Written on 22 February 2019
Occasionally you'll have a friend, or a work colleague, or a casual acquaintance who you are not predisposed to, and you find yourself stuck with them at a party, listening to a story, with no escape.
It's usually quite a dull one, like someone who kept on getting injured for their six-a-side team, or someone who's mother refuses to move into a house with no stairs. Or that things were going slightly poorly at work, usually due to something they were genuinely at fault for, but, of course, they didn't see it that way.

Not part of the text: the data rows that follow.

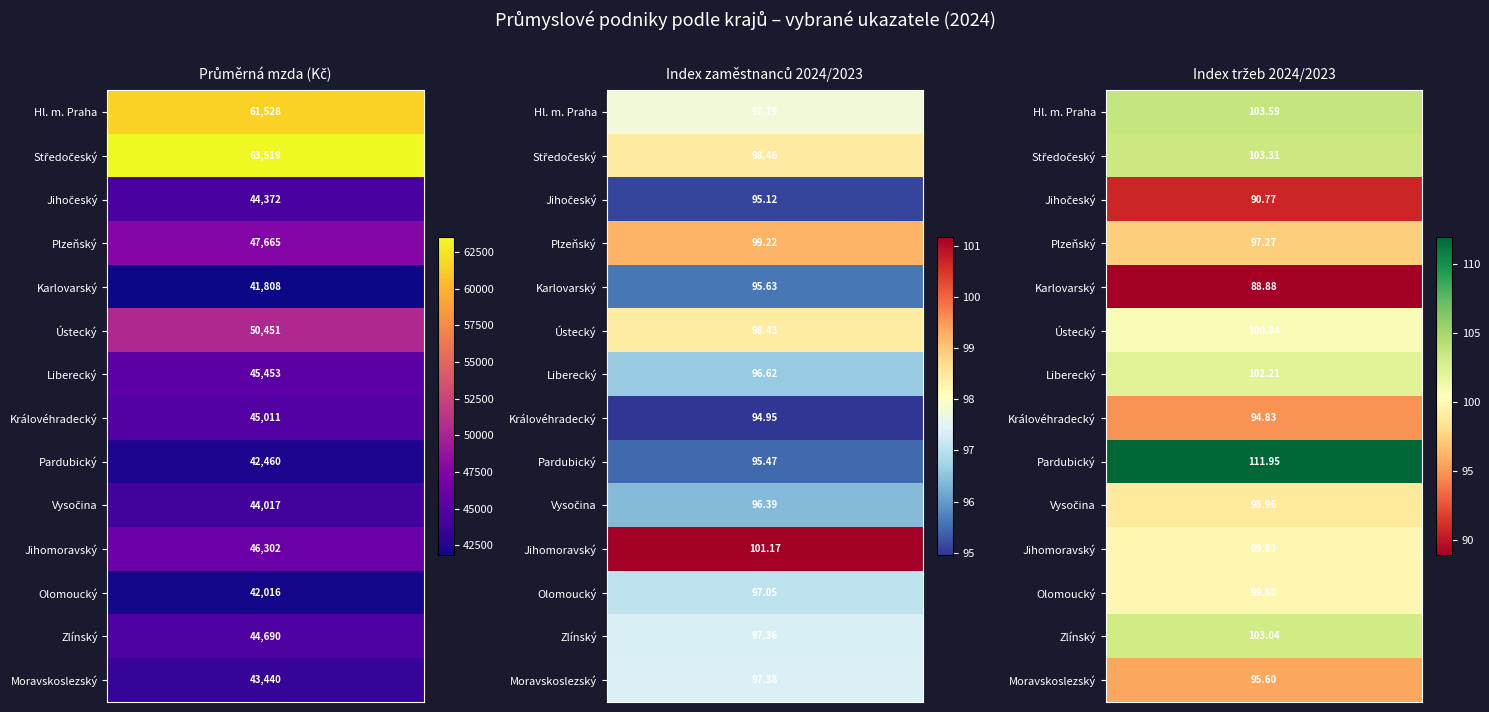

What is the sum of the Pardubický values at 1 and 2?

207.4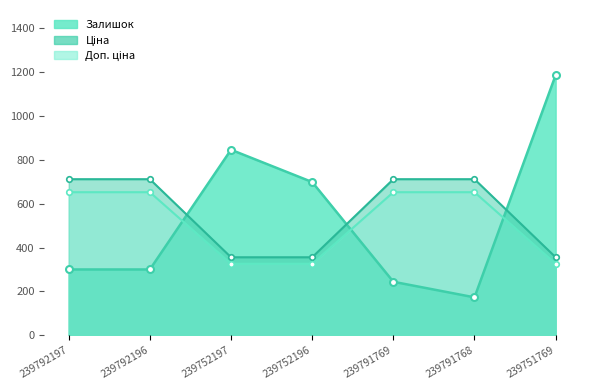

What is the sum of the Залишок values at 239752197 and 239792196?

1145.0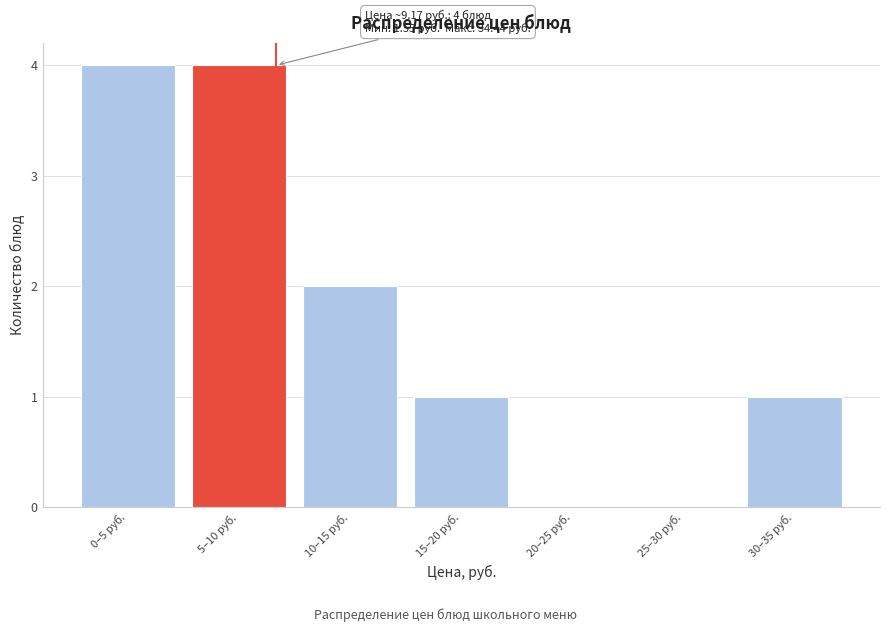

Reading right to left, what are all the values shown in this chart?

30–35 руб.=1	25–30 руб.=0	20–25 руб.=0	15–20 руб.=1	10–15 руб.=2	5–10 руб.=4	0–5 руб.=4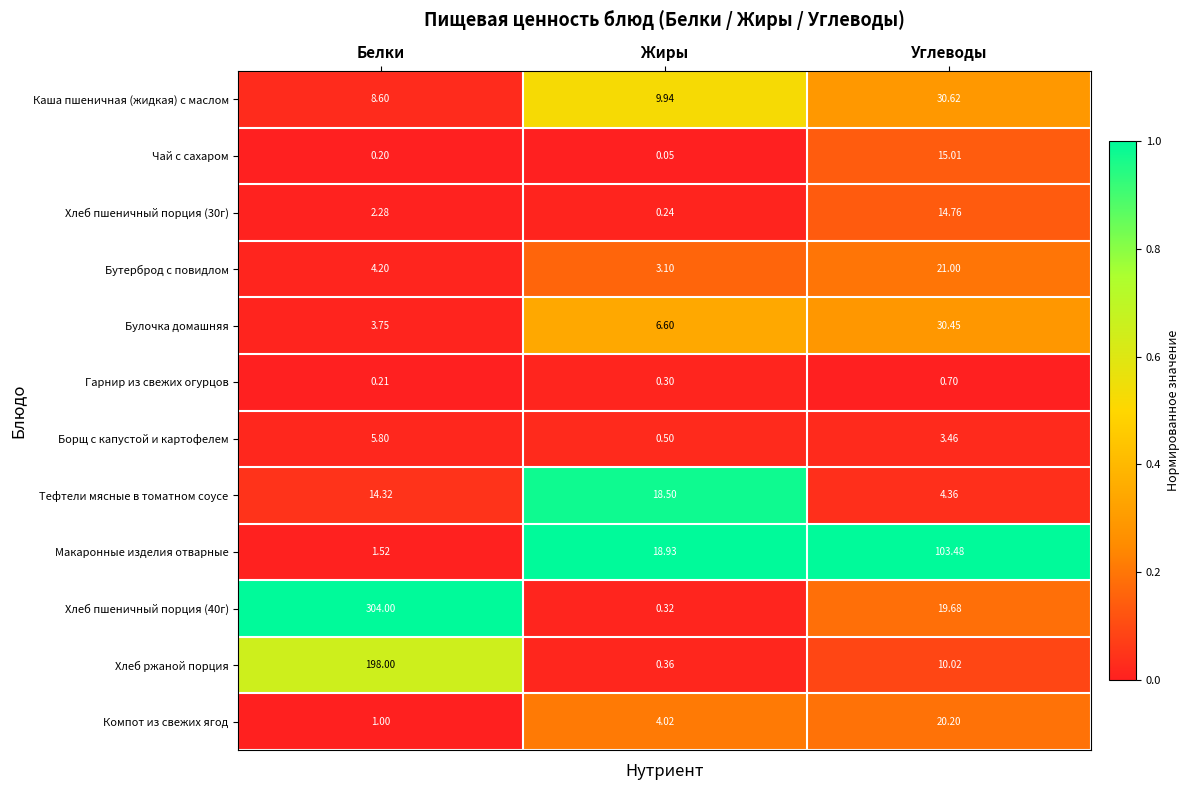

Where does the Борщ с капустой и картофелем series first go above 3?

Белки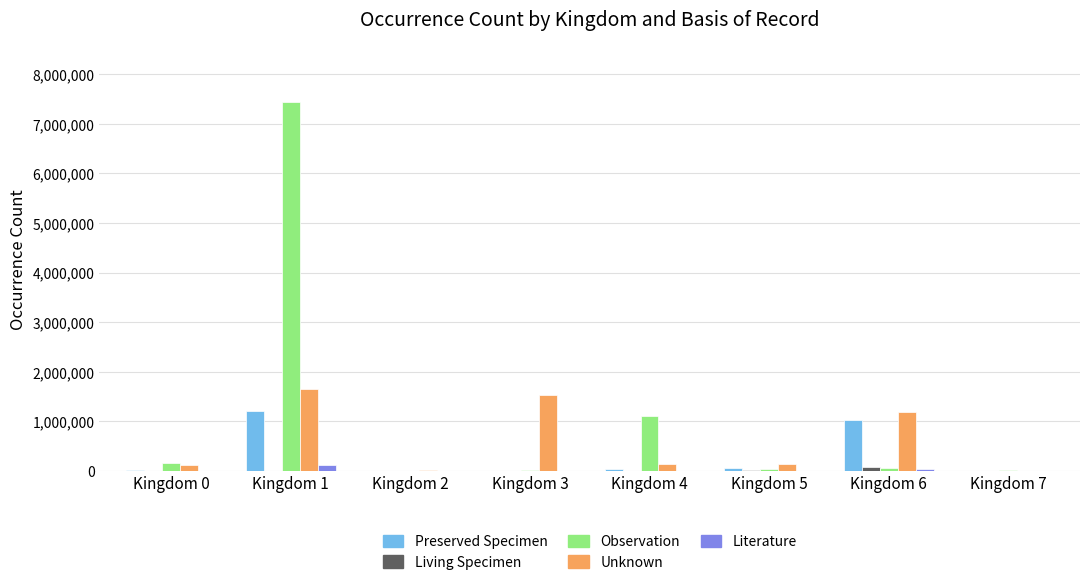

At which category is the sum across all series the highest?

Kingdom 1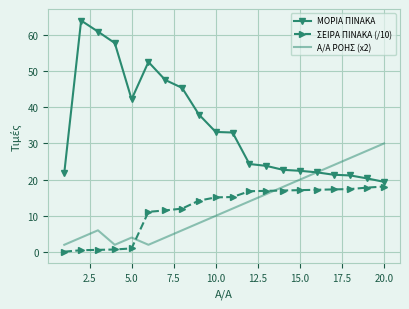

Which series has the largest total across all categories?

ΜΟΡΙΑ ΠΙΝΑΚΑ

And in that story they'll mention an epiphany. As if it was a higher power who told them to start swimming, or the suggestion that their level of thinking was on such an extraordinary plain that no-one else in history could’ve possibly thought of installing a Stanna stairlift in their mum’s home.
And you just want to shake them. You wonder whether anyone living in a bombed out apartment building in Syria had an epiphany to head for the Jordan border, or if an 8-year-old living in poverty, who's parents are struggling to put food on the table, has an epiphany to rummage through bins to get the sustenance their body needs.
This is why, when my boss told me he'd had an epiphany about flexi-time and how it had a detrimental effect on productivity, I started laughing. I was still laughing when I walked out the door and on to the dole.
Why are epiphanies the privilege of the wealthy and powerful? Because, put simply, they are a way of excusing their actions without having to present any evidence. So fuck epiphanies, and fuck my boss.